People v. Lee

— Appeal by the defendant from a judgment of the Supreme Court, Queens County (Sharpe, J.), rendered September 24, 1982, convicting him of assault in the first degree, upon a jury verdict, and imposing sentence as a second felony offender.

Judgment affirmed.

We find no merit to the defendant’s claims that he was tried without a valid indictment. The record discloses that the case was presented to a Grand Jury in October 1981, but that the defendant was not indicted until December 30, 1981. His release earlier that month was not due to the dismissal of any indictment but due to the requirement of CPL 190.80 that a *733defendant be released if he has been confined for more than 45 days without any Grand Jury action.

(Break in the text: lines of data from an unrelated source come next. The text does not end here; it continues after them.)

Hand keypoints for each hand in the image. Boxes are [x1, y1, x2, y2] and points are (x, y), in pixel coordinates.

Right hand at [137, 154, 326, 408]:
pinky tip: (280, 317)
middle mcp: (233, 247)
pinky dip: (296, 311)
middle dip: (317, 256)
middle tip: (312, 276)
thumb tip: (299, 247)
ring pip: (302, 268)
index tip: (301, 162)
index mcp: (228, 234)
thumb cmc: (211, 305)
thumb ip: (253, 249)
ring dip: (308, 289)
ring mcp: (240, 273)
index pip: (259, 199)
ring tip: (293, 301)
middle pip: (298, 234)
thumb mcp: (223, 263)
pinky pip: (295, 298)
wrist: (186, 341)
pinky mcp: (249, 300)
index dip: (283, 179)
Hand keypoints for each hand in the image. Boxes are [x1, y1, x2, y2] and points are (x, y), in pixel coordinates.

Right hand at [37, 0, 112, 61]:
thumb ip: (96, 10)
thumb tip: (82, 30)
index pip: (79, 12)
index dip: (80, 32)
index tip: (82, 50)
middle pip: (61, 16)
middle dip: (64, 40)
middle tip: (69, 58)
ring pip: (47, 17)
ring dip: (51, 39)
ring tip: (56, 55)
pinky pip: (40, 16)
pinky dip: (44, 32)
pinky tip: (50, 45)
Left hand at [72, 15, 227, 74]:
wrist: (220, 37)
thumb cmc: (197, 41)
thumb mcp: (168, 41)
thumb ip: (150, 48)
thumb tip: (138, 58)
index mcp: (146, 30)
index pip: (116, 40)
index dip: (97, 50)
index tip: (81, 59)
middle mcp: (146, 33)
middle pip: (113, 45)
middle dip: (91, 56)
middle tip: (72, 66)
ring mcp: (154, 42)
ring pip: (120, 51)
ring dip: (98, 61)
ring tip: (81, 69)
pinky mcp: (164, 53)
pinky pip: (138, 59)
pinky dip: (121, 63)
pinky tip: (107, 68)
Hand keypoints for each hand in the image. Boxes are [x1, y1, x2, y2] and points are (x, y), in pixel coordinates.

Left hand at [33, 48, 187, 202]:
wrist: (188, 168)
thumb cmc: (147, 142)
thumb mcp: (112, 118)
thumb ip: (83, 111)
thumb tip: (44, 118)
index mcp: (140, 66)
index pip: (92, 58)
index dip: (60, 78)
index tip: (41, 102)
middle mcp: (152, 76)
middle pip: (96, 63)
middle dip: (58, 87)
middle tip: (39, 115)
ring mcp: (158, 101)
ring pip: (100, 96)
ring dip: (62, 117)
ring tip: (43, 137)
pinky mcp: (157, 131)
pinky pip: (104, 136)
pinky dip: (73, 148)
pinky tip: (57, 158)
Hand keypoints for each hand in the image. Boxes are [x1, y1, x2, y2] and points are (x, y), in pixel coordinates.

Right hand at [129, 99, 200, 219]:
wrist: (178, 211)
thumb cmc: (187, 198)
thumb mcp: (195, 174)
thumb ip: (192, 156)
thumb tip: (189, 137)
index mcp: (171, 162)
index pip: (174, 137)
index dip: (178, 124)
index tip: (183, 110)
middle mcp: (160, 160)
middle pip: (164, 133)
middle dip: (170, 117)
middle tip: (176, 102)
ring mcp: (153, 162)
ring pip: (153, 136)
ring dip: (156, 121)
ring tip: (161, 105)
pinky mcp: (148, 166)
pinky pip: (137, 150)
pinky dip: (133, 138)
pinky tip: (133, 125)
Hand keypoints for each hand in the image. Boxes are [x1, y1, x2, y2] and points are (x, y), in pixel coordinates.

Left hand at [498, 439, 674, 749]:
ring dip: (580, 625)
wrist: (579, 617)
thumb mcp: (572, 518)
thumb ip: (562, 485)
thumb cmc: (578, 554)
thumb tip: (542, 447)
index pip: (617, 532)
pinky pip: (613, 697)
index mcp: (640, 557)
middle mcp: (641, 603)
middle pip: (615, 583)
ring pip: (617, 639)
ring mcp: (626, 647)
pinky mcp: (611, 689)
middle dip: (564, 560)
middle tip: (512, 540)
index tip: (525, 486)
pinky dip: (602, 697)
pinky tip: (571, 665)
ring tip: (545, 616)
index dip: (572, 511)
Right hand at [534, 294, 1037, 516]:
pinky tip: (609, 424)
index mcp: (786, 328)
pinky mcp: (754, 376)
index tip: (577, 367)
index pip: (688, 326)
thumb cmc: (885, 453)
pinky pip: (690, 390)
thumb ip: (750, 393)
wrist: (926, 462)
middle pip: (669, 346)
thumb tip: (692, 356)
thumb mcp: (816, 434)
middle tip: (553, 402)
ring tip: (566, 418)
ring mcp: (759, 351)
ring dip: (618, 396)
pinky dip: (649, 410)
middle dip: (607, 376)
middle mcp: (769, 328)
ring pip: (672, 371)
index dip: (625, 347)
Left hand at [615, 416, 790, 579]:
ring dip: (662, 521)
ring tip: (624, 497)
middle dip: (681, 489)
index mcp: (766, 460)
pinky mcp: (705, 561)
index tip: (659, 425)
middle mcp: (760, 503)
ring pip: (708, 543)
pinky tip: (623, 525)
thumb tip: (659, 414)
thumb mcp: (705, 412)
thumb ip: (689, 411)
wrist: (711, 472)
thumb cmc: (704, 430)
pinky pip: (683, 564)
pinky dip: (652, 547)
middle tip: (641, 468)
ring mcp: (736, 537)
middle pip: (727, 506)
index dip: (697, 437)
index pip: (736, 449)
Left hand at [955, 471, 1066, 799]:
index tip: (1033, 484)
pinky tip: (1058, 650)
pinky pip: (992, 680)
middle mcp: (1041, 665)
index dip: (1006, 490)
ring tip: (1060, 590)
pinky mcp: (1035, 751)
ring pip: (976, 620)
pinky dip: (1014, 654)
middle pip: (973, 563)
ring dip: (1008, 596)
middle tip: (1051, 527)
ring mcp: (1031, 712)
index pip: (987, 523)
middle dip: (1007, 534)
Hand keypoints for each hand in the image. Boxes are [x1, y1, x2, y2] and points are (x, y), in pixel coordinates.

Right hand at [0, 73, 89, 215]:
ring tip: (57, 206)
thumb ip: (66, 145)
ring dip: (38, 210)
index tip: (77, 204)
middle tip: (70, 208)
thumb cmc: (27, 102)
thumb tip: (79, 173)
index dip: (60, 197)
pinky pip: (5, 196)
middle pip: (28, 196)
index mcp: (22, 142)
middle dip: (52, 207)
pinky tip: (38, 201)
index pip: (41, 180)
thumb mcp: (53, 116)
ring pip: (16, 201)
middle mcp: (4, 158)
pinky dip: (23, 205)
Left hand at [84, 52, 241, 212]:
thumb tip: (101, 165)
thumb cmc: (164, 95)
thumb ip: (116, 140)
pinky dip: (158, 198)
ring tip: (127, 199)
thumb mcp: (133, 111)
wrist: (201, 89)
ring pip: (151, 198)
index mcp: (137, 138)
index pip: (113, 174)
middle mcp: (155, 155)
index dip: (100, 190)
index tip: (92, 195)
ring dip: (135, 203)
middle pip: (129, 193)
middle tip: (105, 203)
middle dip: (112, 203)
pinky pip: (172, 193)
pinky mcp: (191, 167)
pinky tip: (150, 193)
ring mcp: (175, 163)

During the trial, some of the prosecutrix’s comments during her cross-examination of the defendant and during summation, concerning the defendant’s motive for the assault, had dubious factual foundation and would have been better left unsaid. However, these comments did not operate to deprive the defendant of a fair trial, both because the remarks were isolated within an otherwise proper presentation and because the evidence of guilt was overwhelming.

The defendant was properly sentenced as a second felony offender. He admitted the prior conviction and did not challenge its constitutionality. He only claimed that the conviction was not for a felony. The record is clear that the prior conviction, rendered on May 9, 1974, was for attempted possession of a weapon, to wit, a loaded shotgun. The crime of possession of a weapon was a class D felony in 1974 (see, Penal Law former § 265.05 [2], repealed L 1974, ch 1041, § 2), and remains so classified under the Penal Law, as amended, as criminal possession of a weapon in the third degree (see, Penal Law § 265.02 [4], added L 1974, ch 1041, § 3). An attempt to commit this offense was, and remains, a class E felony (see, Penal Law § 110.05 [6]), and the defendant was so advised at the time of his guilty plea in 1974. All the allegations necessary for a finding that the defendant was a second felony offender were thus established and a hearing was not required (see, CPL 400.21 [4], [5]).

We have examined the defendant’s remaining contentions and have found them to be without merit. Mangano, J. P., Gibbons, Lawrence and Kunzeman, JJ., concur.